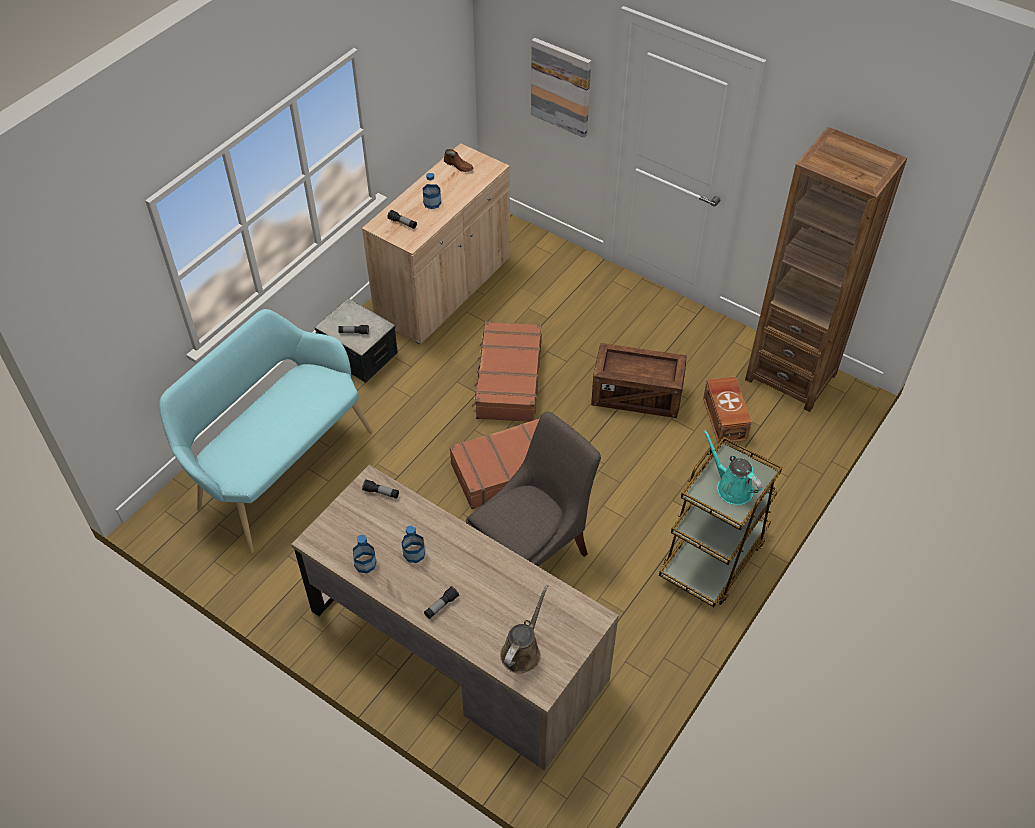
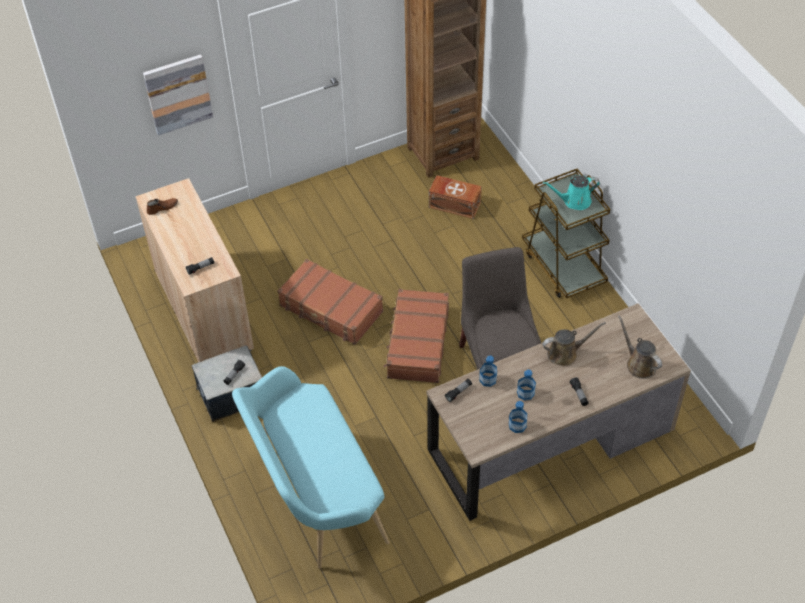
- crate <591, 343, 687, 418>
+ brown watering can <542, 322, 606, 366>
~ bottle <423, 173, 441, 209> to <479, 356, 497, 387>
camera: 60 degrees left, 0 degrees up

= TO DO =
Line for line, restate the data above and omit every picture.

= RESULT BELOW =
- crate <591, 343, 687, 418>
+ brown watering can <542, 322, 606, 366>
~ bottle <423, 173, 441, 209> to <479, 356, 497, 387>
camera: 60 degrees left, 0 degrees up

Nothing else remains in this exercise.